Alongside our crucial 1.5°C global warming obligation, we need to lock in law the goal to halt and reverse the degradation and loss of nature by 2030. That’s where the Ecology Bill comes in.
Today marks the report stage of the Ecology Bill in the Lords—its penultimate hurdle before it’s passed to the Commons. What was originally introduced as the Climate and Ecology (CE) Bill—which would require a science-led and people-powered climate and nature strategy—now has a laser-like focus on a holistic, apex nature target.
Whilst I continue to advance the (now amended) Ecology Bill, the need for an intertwined climate and nature strategy remains as important as ever—and the CE Bill campaign group, Zero Hour, has plans to reintroduce the CE Bill in the Commons in the weeks ahead.
What I’m seeking to do with the Ecology Bill is to draw urgent attention to the need to not only halt, but also reverse nature loss by 2030.
Bridging this ambition gap is essential if we’re serious about restoring the natural world—and it couldn’t be more urgent. We know that human activities have already altered 70% of Earth’s land—degrading up to 40% of it—and 87% of the ocean. IPBES has found that 1 million animal and plant species now face extinction and—globally—mammal, bird, amphibian, reptile and fish populations decreased by 68% between 1970-2016.
This isn’t about protecting nature for nature’s sake. Half of the world’s annual economic output—some $44 trillion—is being put at risk by the depletion of natural resources. Alongside this, up to 300 million people face the increased risk of floods and hurricanes due to the loss of buffering coastal habitats—and the loss of pollinators is already causing some 430,000 deaths every year by reducing the supply of healthy food. It’s clear that we must act with all urgency, at home and abroad.
The good news? “Halting and reversing nature loss” is something that the UK Government has pledged to accomplish on many occasions—including most recently at the UN biodiversity summit, COP15, in Montreal. Last December, nations agreed a new deal for nature—the Kunming-Montreal Global Biodiversity Framework—with a guiding mission to take urgent action to halt and reverse biodiversity loss by 2030.
With the ambition set high at COP15, and calls growing for the UK Government to make good its pledge to deliver a ‘nature positive’ future, what we need now are strong environmental targets to turn Minister’s words into action. The bad news? What we currently have are targets that miss the mark.
To briefly re-cap where we stand, in 2021, the Government passed its “world leading” Environment Act which required targets to halt species decline, clean up our air, protect the health of our rivers, reform the way we deal with waste, and tackle deforestation overseas. The aim? “To leave the natural environment in a better state than [the Government] inherited”. The Act also established an Office for Environmental Protection (OEP) to monitor and assess the state of the environment.
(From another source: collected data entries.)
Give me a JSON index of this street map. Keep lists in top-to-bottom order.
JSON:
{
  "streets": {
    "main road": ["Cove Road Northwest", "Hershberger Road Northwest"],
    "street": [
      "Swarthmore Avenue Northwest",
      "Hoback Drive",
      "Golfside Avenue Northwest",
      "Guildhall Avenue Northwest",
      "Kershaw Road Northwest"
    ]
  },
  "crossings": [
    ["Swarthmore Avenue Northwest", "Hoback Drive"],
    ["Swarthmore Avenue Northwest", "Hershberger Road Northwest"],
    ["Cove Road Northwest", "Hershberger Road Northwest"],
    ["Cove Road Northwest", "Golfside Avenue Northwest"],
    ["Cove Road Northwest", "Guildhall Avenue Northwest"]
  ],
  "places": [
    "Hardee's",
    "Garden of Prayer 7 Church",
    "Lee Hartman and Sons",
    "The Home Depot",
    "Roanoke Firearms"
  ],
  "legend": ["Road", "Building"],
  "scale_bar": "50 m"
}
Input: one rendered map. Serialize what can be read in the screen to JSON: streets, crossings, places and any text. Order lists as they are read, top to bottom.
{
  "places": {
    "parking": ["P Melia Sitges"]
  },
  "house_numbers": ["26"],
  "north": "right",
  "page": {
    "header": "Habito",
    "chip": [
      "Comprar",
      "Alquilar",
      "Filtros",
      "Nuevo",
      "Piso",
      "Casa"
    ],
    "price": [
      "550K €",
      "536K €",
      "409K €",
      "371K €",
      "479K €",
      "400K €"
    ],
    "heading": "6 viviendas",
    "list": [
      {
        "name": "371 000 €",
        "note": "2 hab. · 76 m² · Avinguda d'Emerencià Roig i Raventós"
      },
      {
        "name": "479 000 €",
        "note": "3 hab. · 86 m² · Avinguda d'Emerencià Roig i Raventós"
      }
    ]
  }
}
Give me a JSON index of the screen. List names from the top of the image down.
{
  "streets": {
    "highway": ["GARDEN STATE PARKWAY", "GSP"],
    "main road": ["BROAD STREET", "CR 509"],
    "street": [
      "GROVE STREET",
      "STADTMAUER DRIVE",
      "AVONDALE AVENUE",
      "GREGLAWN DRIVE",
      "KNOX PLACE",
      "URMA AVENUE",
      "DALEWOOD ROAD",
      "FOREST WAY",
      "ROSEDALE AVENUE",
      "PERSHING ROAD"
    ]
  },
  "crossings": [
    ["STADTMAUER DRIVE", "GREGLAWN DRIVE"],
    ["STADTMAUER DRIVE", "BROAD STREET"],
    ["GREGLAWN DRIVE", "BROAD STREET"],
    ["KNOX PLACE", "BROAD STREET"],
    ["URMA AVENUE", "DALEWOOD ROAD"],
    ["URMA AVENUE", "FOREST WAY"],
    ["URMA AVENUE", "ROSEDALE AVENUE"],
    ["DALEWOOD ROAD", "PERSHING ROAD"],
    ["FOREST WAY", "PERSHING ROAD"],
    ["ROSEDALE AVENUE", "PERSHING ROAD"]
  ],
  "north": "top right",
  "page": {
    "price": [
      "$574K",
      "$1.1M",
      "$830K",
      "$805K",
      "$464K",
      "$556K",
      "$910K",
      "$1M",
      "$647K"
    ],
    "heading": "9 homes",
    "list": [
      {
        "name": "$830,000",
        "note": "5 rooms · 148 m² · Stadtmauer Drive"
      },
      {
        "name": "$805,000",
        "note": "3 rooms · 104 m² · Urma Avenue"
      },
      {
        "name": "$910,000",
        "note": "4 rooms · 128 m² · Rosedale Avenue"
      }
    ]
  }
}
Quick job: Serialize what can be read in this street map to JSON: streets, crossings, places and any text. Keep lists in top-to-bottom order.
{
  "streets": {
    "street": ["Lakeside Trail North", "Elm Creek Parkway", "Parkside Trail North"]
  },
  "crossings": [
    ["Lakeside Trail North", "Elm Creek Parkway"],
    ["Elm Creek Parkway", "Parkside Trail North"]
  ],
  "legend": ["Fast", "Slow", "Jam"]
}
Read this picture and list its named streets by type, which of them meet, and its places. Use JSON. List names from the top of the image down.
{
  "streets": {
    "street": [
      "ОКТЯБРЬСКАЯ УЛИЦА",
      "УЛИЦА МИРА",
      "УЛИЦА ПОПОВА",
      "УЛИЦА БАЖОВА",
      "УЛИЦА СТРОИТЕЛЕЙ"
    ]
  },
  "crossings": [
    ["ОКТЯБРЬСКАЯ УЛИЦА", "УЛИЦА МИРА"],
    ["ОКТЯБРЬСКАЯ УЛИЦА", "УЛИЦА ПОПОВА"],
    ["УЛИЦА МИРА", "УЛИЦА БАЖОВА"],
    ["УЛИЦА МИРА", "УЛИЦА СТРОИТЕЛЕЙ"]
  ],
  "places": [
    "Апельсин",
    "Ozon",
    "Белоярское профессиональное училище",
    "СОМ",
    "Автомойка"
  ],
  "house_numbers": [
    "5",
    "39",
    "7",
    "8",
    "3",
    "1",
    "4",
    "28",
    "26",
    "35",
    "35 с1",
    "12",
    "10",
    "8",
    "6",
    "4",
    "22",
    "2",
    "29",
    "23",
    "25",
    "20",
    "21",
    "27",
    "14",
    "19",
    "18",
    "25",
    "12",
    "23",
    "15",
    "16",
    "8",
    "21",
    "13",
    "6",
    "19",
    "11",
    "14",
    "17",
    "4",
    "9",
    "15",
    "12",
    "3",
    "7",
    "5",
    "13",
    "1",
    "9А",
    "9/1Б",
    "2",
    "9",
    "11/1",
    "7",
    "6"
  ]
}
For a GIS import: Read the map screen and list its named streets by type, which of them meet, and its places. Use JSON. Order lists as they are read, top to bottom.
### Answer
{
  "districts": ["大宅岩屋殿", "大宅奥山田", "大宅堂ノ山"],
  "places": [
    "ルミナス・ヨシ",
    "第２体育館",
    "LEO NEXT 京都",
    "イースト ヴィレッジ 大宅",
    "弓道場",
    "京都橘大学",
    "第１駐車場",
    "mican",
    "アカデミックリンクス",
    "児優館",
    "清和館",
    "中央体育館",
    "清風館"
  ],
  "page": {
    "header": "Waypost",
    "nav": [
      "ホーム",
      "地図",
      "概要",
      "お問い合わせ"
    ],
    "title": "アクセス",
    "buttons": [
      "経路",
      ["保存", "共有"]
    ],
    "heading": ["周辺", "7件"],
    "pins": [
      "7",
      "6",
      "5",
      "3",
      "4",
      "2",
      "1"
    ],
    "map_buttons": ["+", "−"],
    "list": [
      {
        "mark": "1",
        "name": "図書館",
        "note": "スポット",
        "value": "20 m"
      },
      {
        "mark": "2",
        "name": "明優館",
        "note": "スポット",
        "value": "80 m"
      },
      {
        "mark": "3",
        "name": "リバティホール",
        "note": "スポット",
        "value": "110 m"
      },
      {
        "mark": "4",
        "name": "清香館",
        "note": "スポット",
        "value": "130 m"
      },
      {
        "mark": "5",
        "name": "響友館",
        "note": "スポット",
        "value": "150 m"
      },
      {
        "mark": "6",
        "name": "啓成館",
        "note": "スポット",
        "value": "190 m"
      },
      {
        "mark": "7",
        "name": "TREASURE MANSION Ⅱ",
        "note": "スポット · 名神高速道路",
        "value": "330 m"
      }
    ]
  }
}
Fast forward to 2022, when the Government ignored six of seven of the OEP’s recommendations on the targets required by the Act. Now—in 2023—nature continues to be in free fall. In its latest assessment, the OEP reported that the 25 Year Environmental Plan has failed to bring about the changes needed, at the pace and scale required, to meet the Government’s stated ambitions for the environment. As they stand, the Government’s targets and plans continue to fall short of Ministers’ rhetoric and global pledges—they’re a “half done job”, according to environmental NGOs—although more detail should be set out in DEFRA’s Environmental Improvement Plan expected later this month.
For one of the world’s most nature-depleted nations, we must aim higher, and must do better. The Ecology Bill, if enacted, would set a holistic, apex nature target—standing shoulder to shoulder with the UK’s net zero goal—and ensure nature loss is in reverse by 2030. As a serious ‘nature positive’ goal, our proposed target would ensure that we increase the health, abundance, diversity and resilience of species, populations, habitats and ecosystems—so that by 2030, and measured against a baseline of 2020—nature is visibly and measurably on the path of recovery.
Aiming for slightly more biodiversity in 20 years’ time than the current, depleted state of nature is far from “world leading”: it’s an abdication of our responsibility to future generations.
I urge all those who support the Ecology Bill to stand united for nature and sign Zero Hour’s petition to the Prime Minister—urging him to set a truly ‘nature positive’ target—and ensure that we restore our shared natural world.
Stand with us and call on the Prime Minister to ensure nature’s in recovery by 2030—nothing less will do—and we must act now.